Transcribed page contents:
+ + + + + + +
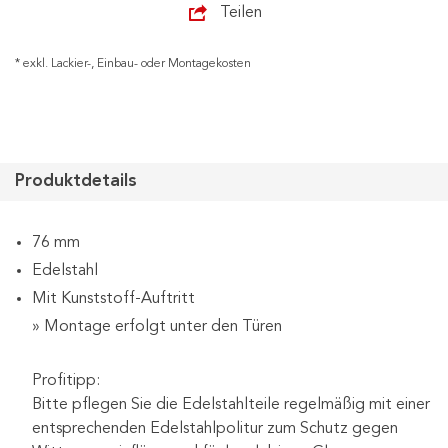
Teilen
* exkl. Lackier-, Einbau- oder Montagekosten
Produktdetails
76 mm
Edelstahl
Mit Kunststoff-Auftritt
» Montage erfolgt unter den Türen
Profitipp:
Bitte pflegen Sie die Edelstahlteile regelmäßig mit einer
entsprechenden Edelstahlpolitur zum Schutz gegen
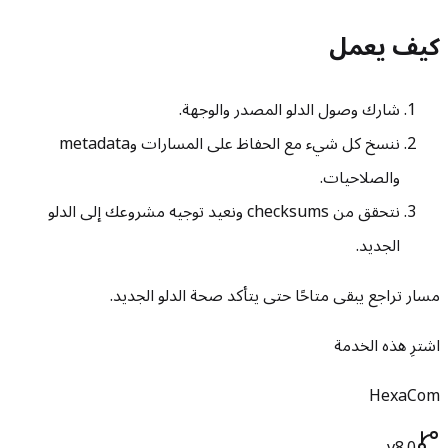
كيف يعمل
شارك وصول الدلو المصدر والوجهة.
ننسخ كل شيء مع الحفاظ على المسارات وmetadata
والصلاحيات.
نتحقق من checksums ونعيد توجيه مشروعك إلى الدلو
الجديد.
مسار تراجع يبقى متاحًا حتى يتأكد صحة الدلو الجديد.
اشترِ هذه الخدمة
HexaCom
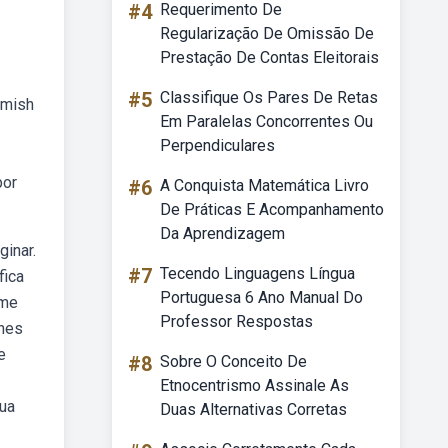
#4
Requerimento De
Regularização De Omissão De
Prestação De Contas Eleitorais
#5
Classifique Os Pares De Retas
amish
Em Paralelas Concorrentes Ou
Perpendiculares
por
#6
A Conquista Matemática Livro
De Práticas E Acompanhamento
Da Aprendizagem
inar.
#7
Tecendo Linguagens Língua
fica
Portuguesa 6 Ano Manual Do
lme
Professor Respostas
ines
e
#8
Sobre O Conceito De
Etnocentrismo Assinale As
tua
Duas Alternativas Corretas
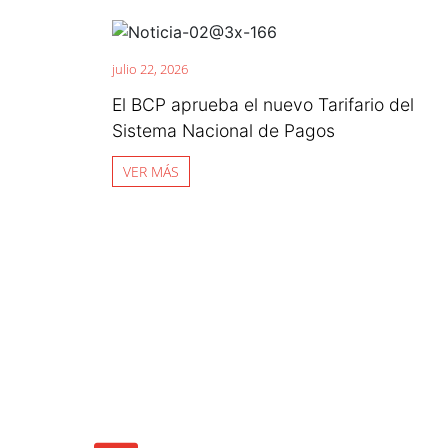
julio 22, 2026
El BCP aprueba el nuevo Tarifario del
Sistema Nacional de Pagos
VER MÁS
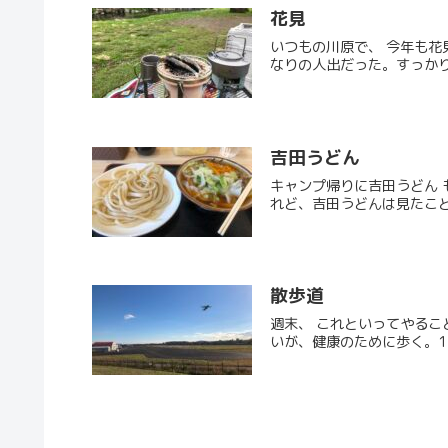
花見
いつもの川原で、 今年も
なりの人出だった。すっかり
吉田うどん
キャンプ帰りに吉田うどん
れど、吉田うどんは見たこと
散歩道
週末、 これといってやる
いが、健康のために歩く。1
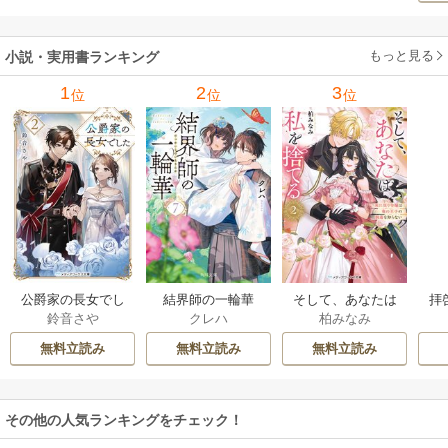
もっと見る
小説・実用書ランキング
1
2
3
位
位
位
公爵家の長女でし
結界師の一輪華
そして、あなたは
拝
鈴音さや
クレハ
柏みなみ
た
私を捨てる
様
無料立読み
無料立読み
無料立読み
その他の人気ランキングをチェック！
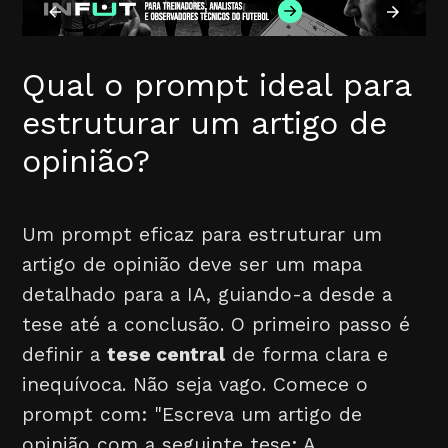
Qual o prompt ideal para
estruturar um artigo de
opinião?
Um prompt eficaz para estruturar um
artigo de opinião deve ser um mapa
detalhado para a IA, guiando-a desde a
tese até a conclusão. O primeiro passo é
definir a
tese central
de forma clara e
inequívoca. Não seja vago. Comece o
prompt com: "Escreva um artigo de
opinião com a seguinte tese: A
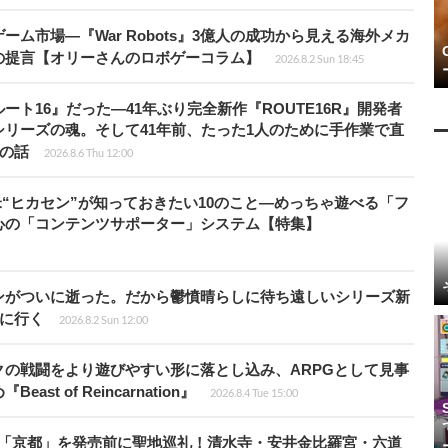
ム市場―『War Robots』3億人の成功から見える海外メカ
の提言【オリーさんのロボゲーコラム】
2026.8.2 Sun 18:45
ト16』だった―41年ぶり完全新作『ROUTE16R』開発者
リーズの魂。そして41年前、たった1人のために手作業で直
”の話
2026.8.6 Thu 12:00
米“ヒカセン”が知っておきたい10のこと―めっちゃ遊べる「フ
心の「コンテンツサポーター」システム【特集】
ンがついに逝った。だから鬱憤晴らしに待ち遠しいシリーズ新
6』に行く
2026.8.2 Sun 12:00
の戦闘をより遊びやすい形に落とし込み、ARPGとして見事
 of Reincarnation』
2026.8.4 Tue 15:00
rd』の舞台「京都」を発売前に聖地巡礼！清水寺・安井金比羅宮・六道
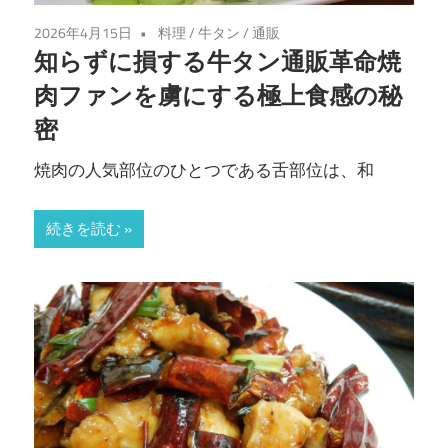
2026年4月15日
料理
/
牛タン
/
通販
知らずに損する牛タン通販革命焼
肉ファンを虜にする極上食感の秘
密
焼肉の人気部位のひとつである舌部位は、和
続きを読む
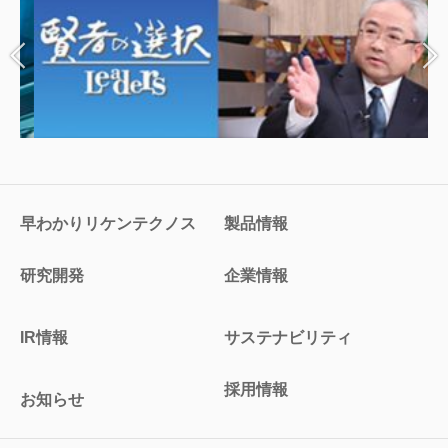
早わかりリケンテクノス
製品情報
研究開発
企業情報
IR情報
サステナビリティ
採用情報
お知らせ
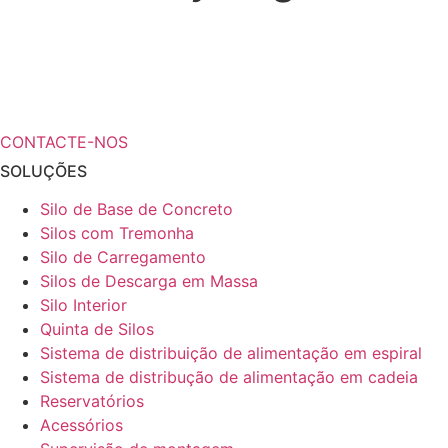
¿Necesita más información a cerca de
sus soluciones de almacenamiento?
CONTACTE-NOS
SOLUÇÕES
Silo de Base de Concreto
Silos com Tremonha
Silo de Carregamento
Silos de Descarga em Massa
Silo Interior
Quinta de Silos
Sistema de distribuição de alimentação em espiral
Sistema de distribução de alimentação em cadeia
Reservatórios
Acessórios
+ + + + + + +
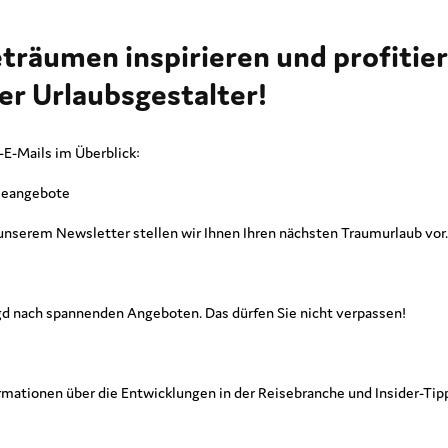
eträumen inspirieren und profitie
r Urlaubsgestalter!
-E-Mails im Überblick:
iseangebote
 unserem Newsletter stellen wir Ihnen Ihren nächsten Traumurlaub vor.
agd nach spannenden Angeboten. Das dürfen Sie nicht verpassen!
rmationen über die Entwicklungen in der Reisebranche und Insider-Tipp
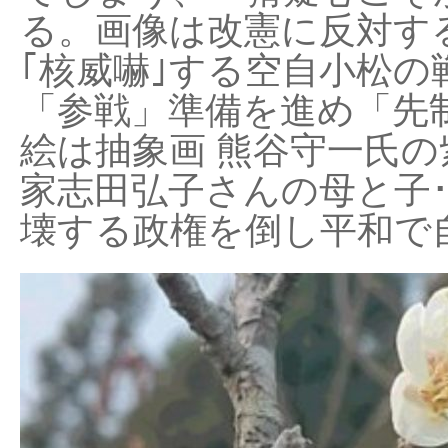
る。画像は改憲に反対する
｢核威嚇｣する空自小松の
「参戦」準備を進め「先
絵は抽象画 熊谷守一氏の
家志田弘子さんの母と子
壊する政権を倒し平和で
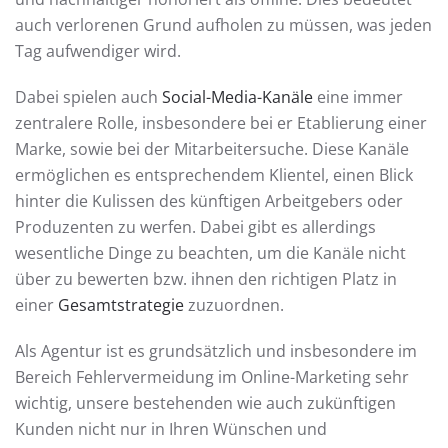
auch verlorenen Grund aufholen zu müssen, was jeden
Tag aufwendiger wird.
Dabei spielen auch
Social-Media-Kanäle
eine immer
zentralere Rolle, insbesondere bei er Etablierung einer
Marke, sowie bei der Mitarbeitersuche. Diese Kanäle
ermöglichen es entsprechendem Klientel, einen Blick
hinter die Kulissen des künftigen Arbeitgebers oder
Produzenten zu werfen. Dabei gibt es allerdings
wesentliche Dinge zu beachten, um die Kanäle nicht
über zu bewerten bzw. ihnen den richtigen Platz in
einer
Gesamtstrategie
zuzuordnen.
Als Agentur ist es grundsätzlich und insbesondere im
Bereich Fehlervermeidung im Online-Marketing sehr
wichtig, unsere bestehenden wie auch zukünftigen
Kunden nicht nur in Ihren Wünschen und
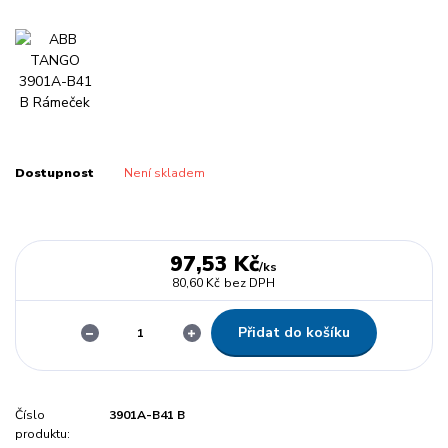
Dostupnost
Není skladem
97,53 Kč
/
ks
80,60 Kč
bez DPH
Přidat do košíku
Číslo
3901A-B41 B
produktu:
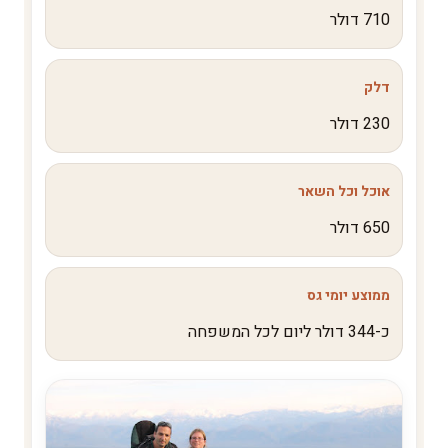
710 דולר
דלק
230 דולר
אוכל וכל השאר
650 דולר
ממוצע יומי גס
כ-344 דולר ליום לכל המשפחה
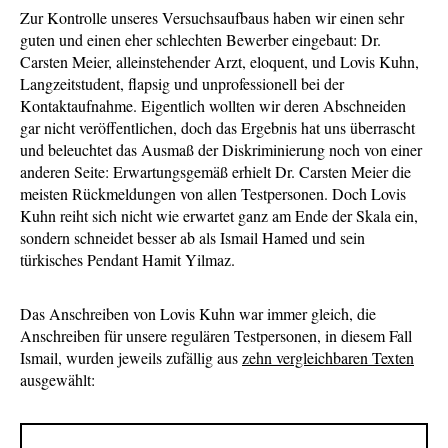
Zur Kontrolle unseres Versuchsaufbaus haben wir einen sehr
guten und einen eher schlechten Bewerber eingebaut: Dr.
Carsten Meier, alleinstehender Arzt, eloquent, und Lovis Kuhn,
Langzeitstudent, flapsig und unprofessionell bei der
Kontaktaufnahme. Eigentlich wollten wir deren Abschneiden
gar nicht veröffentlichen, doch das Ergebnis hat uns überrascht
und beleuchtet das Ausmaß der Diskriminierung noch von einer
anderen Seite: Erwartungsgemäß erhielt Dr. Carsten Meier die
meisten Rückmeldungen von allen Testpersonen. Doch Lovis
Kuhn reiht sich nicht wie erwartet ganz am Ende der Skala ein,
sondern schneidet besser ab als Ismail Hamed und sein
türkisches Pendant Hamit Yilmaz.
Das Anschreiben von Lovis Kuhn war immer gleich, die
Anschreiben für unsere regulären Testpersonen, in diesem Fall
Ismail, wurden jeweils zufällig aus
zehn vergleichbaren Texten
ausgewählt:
+ + + + + + +
→ Task to complete
From the data above, return every line from the line that has "ト16』だった―41年ぶり完全新作『ROUTE16R』開発者" up to and including the line that has "2026.8.4 Tue 15:00", exactly.

→ Answer section
ト16』だった―41年ぶり完全新作『ROUTE16R』開発者
リーズの魂。そして41年前、たった1人のために手作業で直
”の話
2026.8.6 Thu 12:00
米“ヒカセン”が知っておきたい10のこと―めっちゃ遊べる「フ
心の「コンテンツサポーター」システム【特集】
ンがついに逝った。だから鬱憤晴らしに待ち遠しいシリーズ新
6』に行く
2026.8.2 Sun 12:00
の戦闘をより遊びやすい形に落とし込み、ARPGとして見事
 of Reincarnation』
2026.8.4 Tue 15:00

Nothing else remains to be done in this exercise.